▶ Written problem: Reproduce each of the items below word for word, keeping the same order.

──────── Given records

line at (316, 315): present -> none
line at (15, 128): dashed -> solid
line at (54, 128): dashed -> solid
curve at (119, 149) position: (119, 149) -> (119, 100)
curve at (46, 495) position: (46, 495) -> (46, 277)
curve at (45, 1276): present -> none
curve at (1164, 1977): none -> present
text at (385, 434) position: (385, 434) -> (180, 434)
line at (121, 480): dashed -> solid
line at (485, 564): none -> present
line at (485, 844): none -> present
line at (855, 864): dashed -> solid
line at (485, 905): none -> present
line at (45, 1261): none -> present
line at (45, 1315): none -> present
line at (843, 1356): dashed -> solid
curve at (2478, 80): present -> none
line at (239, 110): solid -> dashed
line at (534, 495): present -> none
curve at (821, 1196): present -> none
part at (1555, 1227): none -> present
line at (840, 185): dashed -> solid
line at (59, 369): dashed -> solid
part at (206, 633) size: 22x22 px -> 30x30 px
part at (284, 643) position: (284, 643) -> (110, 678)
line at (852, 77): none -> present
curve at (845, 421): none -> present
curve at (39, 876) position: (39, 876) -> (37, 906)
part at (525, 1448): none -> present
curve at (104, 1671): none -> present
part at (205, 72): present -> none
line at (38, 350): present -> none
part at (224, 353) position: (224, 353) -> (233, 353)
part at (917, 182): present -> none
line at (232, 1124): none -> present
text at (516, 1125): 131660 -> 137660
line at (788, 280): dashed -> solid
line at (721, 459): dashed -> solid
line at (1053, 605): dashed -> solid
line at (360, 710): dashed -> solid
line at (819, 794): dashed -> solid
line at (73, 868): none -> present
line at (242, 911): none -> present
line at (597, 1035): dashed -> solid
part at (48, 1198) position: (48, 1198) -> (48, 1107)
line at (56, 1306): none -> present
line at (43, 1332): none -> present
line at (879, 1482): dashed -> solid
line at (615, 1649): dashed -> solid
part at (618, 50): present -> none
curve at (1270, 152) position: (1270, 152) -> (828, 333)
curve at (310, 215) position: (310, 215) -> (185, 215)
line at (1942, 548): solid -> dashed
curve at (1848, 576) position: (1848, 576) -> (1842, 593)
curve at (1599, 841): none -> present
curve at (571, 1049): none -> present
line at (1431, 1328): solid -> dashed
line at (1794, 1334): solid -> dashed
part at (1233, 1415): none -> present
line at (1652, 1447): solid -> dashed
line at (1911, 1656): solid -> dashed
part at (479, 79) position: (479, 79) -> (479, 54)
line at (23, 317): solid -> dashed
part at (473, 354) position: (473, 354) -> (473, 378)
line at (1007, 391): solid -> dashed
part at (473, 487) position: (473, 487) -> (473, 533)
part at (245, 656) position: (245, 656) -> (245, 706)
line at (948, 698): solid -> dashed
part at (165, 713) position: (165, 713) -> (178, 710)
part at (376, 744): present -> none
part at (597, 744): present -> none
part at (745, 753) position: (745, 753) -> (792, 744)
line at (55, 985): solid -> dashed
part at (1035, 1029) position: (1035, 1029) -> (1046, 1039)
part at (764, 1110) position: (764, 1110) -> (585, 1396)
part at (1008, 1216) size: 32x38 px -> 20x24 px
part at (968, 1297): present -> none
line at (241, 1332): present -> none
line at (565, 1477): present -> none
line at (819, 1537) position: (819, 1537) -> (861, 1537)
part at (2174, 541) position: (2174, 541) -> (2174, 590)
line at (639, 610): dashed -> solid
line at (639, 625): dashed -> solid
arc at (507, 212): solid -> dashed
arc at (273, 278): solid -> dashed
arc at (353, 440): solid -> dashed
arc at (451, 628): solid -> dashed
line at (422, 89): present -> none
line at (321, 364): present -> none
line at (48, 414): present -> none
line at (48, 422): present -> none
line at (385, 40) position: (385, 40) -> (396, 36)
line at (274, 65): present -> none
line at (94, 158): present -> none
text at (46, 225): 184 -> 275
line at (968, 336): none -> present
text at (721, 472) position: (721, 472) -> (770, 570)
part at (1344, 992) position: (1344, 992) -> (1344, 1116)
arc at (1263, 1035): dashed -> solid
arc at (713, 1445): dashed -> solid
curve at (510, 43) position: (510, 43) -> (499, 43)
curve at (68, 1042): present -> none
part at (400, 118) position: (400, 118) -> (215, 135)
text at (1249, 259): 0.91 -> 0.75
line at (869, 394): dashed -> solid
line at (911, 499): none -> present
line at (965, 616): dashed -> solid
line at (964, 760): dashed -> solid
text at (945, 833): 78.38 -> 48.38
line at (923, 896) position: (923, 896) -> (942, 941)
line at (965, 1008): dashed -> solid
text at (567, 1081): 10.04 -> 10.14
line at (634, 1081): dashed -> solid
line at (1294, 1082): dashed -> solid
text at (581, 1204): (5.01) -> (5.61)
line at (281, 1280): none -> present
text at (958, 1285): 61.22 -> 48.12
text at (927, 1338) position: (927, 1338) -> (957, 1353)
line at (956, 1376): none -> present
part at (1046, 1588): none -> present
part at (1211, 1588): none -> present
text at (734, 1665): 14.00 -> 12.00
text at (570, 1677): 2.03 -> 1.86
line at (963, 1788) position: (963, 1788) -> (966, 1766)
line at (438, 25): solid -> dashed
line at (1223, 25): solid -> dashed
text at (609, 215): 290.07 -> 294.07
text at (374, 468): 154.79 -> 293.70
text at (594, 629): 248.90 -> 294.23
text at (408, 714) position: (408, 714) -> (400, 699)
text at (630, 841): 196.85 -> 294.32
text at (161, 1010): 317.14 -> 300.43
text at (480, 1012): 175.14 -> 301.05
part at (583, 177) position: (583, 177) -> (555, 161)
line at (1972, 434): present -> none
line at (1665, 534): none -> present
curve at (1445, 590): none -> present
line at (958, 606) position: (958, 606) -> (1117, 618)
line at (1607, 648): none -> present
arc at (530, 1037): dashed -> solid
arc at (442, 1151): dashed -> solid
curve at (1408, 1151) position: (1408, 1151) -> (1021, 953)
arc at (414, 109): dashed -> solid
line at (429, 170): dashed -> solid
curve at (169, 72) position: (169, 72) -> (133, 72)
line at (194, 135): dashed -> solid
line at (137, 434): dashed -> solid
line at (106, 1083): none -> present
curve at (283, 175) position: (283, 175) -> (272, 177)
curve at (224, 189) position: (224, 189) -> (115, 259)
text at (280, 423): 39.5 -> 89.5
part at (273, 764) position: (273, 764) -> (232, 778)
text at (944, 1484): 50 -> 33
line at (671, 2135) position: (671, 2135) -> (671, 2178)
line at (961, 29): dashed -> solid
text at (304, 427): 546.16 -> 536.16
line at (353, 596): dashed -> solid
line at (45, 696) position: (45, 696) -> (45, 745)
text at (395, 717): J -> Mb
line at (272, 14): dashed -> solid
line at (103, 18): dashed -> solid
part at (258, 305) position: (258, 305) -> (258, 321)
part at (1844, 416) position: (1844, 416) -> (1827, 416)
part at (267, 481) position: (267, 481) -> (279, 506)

────────────────

▶ Right answer:
line at (316, 315): present -> none
line at (15, 128): dashed -> solid
line at (54, 128): dashed -> solid
curve at (119, 149) position: (119, 149) -> (119, 100)
curve at (46, 495) position: (46, 495) -> (46, 277)
curve at (45, 1276): present -> none
curve at (1164, 1977): none -> present
text at (385, 434) position: (385, 434) -> (180, 434)
line at (121, 480): dashed -> solid
line at (485, 564): none -> present
line at (485, 844): none -> present
line at (855, 864): dashed -> solid
line at (485, 905): none -> present
line at (45, 1261): none -> present
line at (45, 1315): none -> present
line at (843, 1356): dashed -> solid
curve at (2478, 80): present -> none
line at (239, 110): solid -> dashed
line at (534, 495): present -> none
curve at (821, 1196): present -> none
part at (1555, 1227): none -> present
line at (840, 185): dashed -> solid
line at (59, 369): dashed -> solid
part at (206, 633) size: 22x22 px -> 30x30 px
part at (284, 643) position: (284, 643) -> (110, 678)
line at (852, 77): none -> present
curve at (845, 421): none -> present
curve at (39, 876) position: (39, 876) -> (37, 906)
part at (525, 1448): none -> present
curve at (104, 1671): none -> present
part at (205, 72): present -> none
line at (38, 350): present -> none
part at (224, 353) position: (224, 353) -> (233, 353)
part at (917, 182): present -> none
line at (232, 1124): none -> present
text at (516, 1125): 131660 -> 137660
line at (788, 280): dashed -> solid
line at (721, 459): dashed -> solid
line at (1053, 605): dashed -> solid
line at (360, 710): dashed -> solid
line at (819, 794): dashed -> solid
line at (73, 868): none -> present
line at (242, 911): none -> present
line at (597, 1035): dashed -> solid
part at (48, 1198) position: (48, 1198) -> (48, 1107)
line at (56, 1306): none -> present
line at (43, 1332): none -> present
line at (879, 1482): dashed -> solid
line at (615, 1649): dashed -> solid
part at (618, 50): present -> none
curve at (1270, 152) position: (1270, 152) -> (828, 333)
curve at (310, 215) position: (310, 215) -> (185, 215)
line at (1942, 548): solid -> dashed
curve at (1848, 576) position: (1848, 576) -> (1842, 593)
curve at (1599, 841): none -> present
curve at (571, 1049): none -> present
line at (1431, 1328): solid -> dashed
line at (1794, 1334): solid -> dashed
part at (1233, 1415): none -> present
line at (1652, 1447): solid -> dashed
line at (1911, 1656): solid -> dashed
part at (479, 79) position: (479, 79) -> (479, 54)
line at (23, 317): solid -> dashed
part at (473, 354) position: (473, 354) -> (473, 378)
line at (1007, 391): solid -> dashed
part at (473, 487) position: (473, 487) -> (473, 533)
part at (245, 656) position: (245, 656) -> (245, 706)
line at (948, 698): solid -> dashed
part at (165, 713) position: (165, 713) -> (178, 710)
part at (376, 744): present -> none
part at (597, 744): present -> none
part at (745, 753) position: (745, 753) -> (792, 744)
line at (55, 985): solid -> dashed
part at (1035, 1029) position: (1035, 1029) -> (1046, 1039)
part at (764, 1110) position: (764, 1110) -> (585, 1396)
part at (1008, 1216) size: 32x38 px -> 20x24 px
part at (968, 1297): present -> none
line at (241, 1332): present -> none
line at (565, 1477): present -> none
line at (819, 1537) position: (819, 1537) -> (861, 1537)
part at (2174, 541) position: (2174, 541) -> (2174, 590)
line at (639, 610): dashed -> solid
line at (639, 625): dashed -> solid
arc at (507, 212): solid -> dashed
arc at (273, 278): solid -> dashed
arc at (353, 440): solid -> dashed
arc at (451, 628): solid -> dashed
line at (422, 89): present -> none
line at (321, 364): present -> none
line at (48, 414): present -> none
line at (48, 422): present -> none
line at (385, 40) position: (385, 40) -> (396, 36)
line at (274, 65): present -> none
line at (94, 158): present -> none
text at (46, 225): 184 -> 275
line at (968, 336): none -> present
text at (721, 472) position: (721, 472) -> (770, 570)
part at (1344, 992) position: (1344, 992) -> (1344, 1116)
arc at (1263, 1035): dashed -> solid
arc at (713, 1445): dashed -> solid
curve at (510, 43) position: (510, 43) -> (499, 43)
curve at (68, 1042): present -> none
part at (400, 118) position: (400, 118) -> (215, 135)
text at (1249, 259): 0.91 -> 0.75
line at (869, 394): dashed -> solid
line at (911, 499): none -> present
line at (965, 616): dashed -> solid
line at (964, 760): dashed -> solid
text at (945, 833): 78.38 -> 48.38
line at (923, 896) position: (923, 896) -> (942, 941)
line at (965, 1008): dashed -> solid
text at (567, 1081): 10.04 -> 10.14
line at (634, 1081): dashed -> solid
line at (1294, 1082): dashed -> solid
text at (581, 1204): (5.01) -> (5.61)
line at (281, 1280): none -> present
text at (958, 1285): 61.22 -> 48.12
text at (927, 1338) position: (927, 1338) -> (957, 1353)
line at (956, 1376): none -> present
part at (1046, 1588): none -> present
part at (1211, 1588): none -> present
text at (734, 1665): 14.00 -> 12.00
text at (570, 1677): 2.03 -> 1.86
line at (963, 1788) position: (963, 1788) -> (966, 1766)
line at (438, 25): solid -> dashed
line at (1223, 25): solid -> dashed
text at (609, 215): 290.07 -> 294.07
text at (374, 468): 154.79 -> 293.70
text at (594, 629): 248.90 -> 294.23
text at (408, 714) position: (408, 714) -> (400, 699)
text at (630, 841): 196.85 -> 294.32
text at (161, 1010): 317.14 -> 300.43
text at (480, 1012): 175.14 -> 301.05
part at (583, 177) position: (583, 177) -> (555, 161)
line at (1972, 434): present -> none
line at (1665, 534): none -> present
curve at (1445, 590): none -> present
line at (958, 606) position: (958, 606) -> (1117, 618)
line at (1607, 648): none -> present
arc at (530, 1037): dashed -> solid
arc at (442, 1151): dashed -> solid
curve at (1408, 1151) position: (1408, 1151) -> (1021, 953)
arc at (414, 109): dashed -> solid
line at (429, 170): dashed -> solid
curve at (169, 72) position: (169, 72) -> (133, 72)
line at (194, 135): dashed -> solid
line at (137, 434): dashed -> solid
line at (106, 1083): none -> present
curve at (283, 175) position: (283, 175) -> (272, 177)
curve at (224, 189) position: (224, 189) -> (115, 259)
text at (280, 423): 39.5 -> 89.5
part at (273, 764) position: (273, 764) -> (232, 778)
text at (944, 1484): 50 -> 33
line at (671, 2135) position: (671, 2135) -> (671, 2178)
line at (961, 29): dashed -> solid
text at (304, 427): 546.16 -> 536.16
line at (353, 596): dashed -> solid
line at (45, 696) position: (45, 696) -> (45, 745)
text at (395, 717): J -> Mb
line at (272, 14): dashed -> solid
line at (103, 18): dashed -> solid
part at (258, 305) position: (258, 305) -> (258, 321)
part at (1844, 416) position: (1844, 416) -> (1827, 416)
part at (267, 481) position: (267, 481) -> (279, 506)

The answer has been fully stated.